The melody of “Interlude” floats in the air like a classical art song, warmed by Fortin’s haunting vocals. Her vibrato brushes the bottom of each note like a storm wind on a leaf, and she infuses the word “moon” with the uncanny glow of the orb itself. 

She sings on four tracks for the album.

“She’s picking the hardest tunes and writes these great lyrics,” Hill said. “Not many people can do that. Her voice is so versatile, she’s got great range and sings with so much feeling.”

The group rehearsed and performed the tunes for more than a week in the fall of 2021 and played them live at UrbanBeat in Lansing and Cliff Bell’s in Detroit. Between gigs, they went to Ann Arbor to record three tracks each day for the album.

“We had a lot of prep time, a little moment to live with the songs,” Whitaker said. “That’s not always the case with new tunes.”

Hill hasn’t written anything new for more than two years.

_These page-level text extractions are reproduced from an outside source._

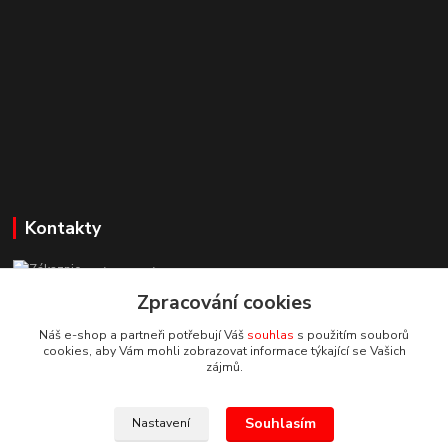
Kontakty
Zákaznická podpora StuhyLevně.cz
+420 725 618 353
Zpracování cookies
(Po-Pá, 8-16 hod.)
Náš e-shop a partneři potřebují Váš
souhlas
s použitím souborů
cookies, aby Vám mohli zobrazovat informace týkající se Vašich
adamoliver@seznam.cz
zájmů.
Souhlasím
Nastavení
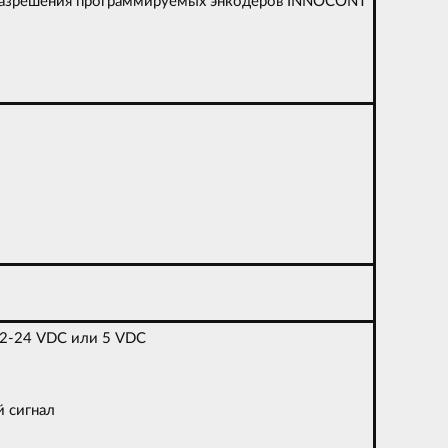
разрешения программируемых энкодеров INNOCONT
12-24 VDC или 5 VDC
й сигнал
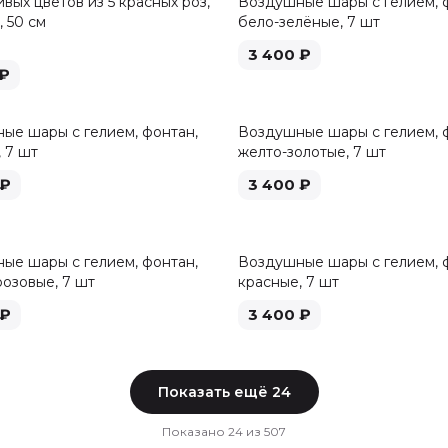
вых цветов из 5 красных роз,
Воздушные шары с гелием, 
 50 см
бело-зелёные, 7 шт
3 400
₽
₽
ые шары с гелием, фонтан,
Воздушные шары с гелием, 
 7 шт
желто-золотые, 7 шт
₽
3 400
₽
ые шары с гелием, фонтан,
Воздушные шары с гелием, 
розовые, 7 шт
красные, 7 шт
₽
3 400
₽
Показать ещё
24
Показано
24
из
507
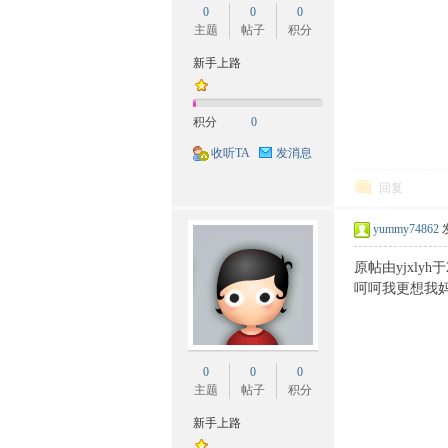
0
0
0
族
主题
帖子
积分
新手上路
积分
0
收听TA
发消息
回复
文
yummy74862
原帖由yjxlyh于2
呵呵我更想我
0
0
0
主题
帖子
积分
新手上路
化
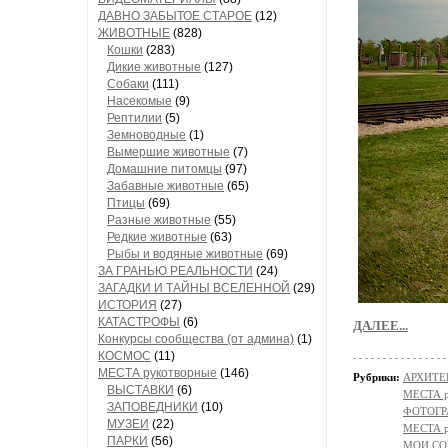
ДАВНО ЗАБЫТОЕ СТАРОЕ
(12)
ЖИВОТНЫЕ
(828)
Кошки
(283)
Дикие животные
(127)
Собаки
(111)
Насекомые
(9)
Рептилии
(5)
Земноводные
(1)
Вымершие животные
(7)
Домашние питомцы
(97)
Забавные животные
(65)
Птицы
(69)
Разные животные
(55)
Редкие животные
(63)
Рыбы и водяные животные
(69)
ЗА ГРАНЬЮ РЕАЛЬНОСТИ
(24)
ЗАГАДКИ И ТАЙНЫ ВСЕЛЕННОЙ
(29)
ИСТОРИЯ
(27)
КАТАСТРОФЫ
(6)
ДАЛЕЕ...
Конкурсы сообщества (от админа)
(1)
КОСМОС
(11)
МЕСТА рукотворные
(146)
Рубрики:
АРХИТЕ
ВЫСТАВКИ
(6)
МЕСТА р
ЗАПОВЕДНИКИ
(10)
ФОТОГР
МУЗЕИ
(22)
МЕСТА 
ПАРКИ
(56)
МОИ СО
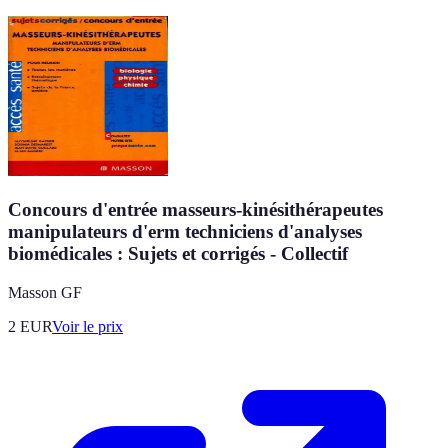
Concours d'entrée masseurs-kinésithérapeutes
manipulateurs d'erm techniciens d'analyses
biomédicales : Sujets et corrigés - Collectif
Masson GF
2
EUR
Voir le prix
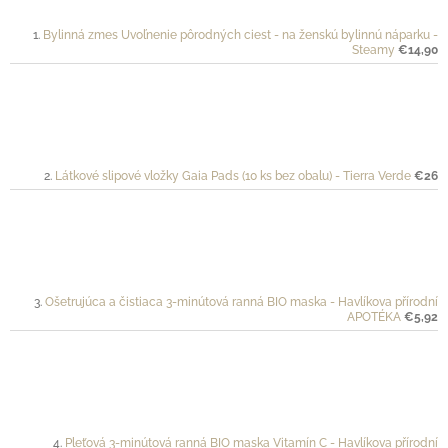
Bylinná zmes Uvoľnenie pôrodných ciest - na ženskú bylinnú náparku -
Steamy
€14,90
Látkové slipové vložky Gaia Pads (10 ks bez obalu) - Tierra Verde
€26
Ošetrujúca a čistiaca 3-minútová ranná BIO maska - Havlíkova přírodní
APOTÉKA
€5,92
Pleťová 3-minútová ranná BIO maska Vitamín C - Havlíkova přírodní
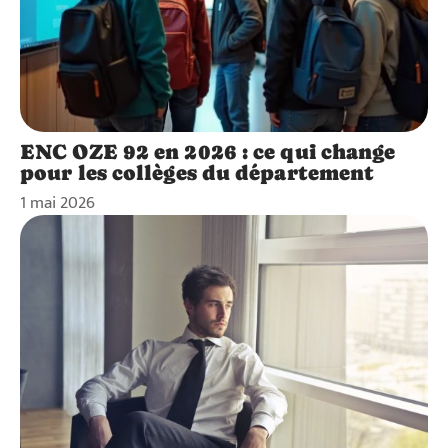
ENC OZE 92 en 2026 : ce qui change
pour les collèges du département
1 mai 2026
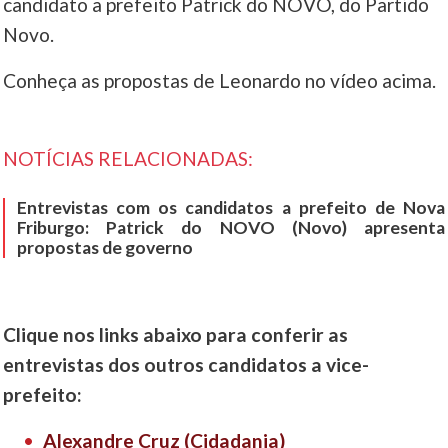
candidato a prefeito Patrick do NOVO, do Partido
Novo.
Conheça as propostas de Leonardo no vídeo acima.
NOTÍCIAS RELACIONADAS:
Entrevistas com os candidatos a prefeito de Nova
Friburgo: Patrick do NOVO (Novo) apresenta
propostas de governo
Clique nos links abaixo para conferir as
entrevistas dos outros candidatos a vice-
prefeito:
Alexandre Cruz (Cidadania)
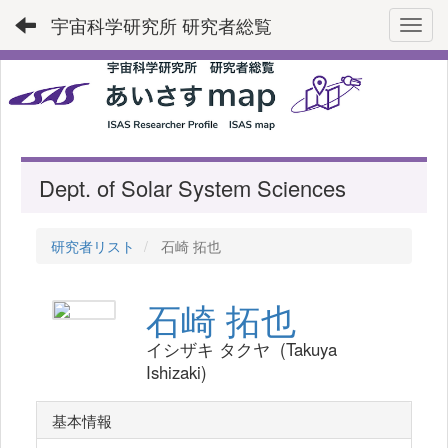
宇宙科学研究所 研究者総覧
Toggl
Dept. of Solar System Sciences
研究者リスト
石崎 拓也
石崎 拓也
イシザキ タクヤ (Takuya
Ishizaki)
基本情報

He’s still grieving over the sudden death of his 41-year-old son, Matthew, in July 2022.

“I’ve noticed that people are usually pretty lousy at consoling people,” Hill said. “But music is a healing force. It’s not a cliché. It really helps you get through things.”

But he doesn’t want to repeat himself.

“I don’t want to pick over the same territory I’ve been in the last 145 tunes,” he said. “That’s always a mystery. The day arrives when you start playing again, start writing again.”

“Life goes on,” Whitaker said. “You’ve got to keep pushing, keep being creative.”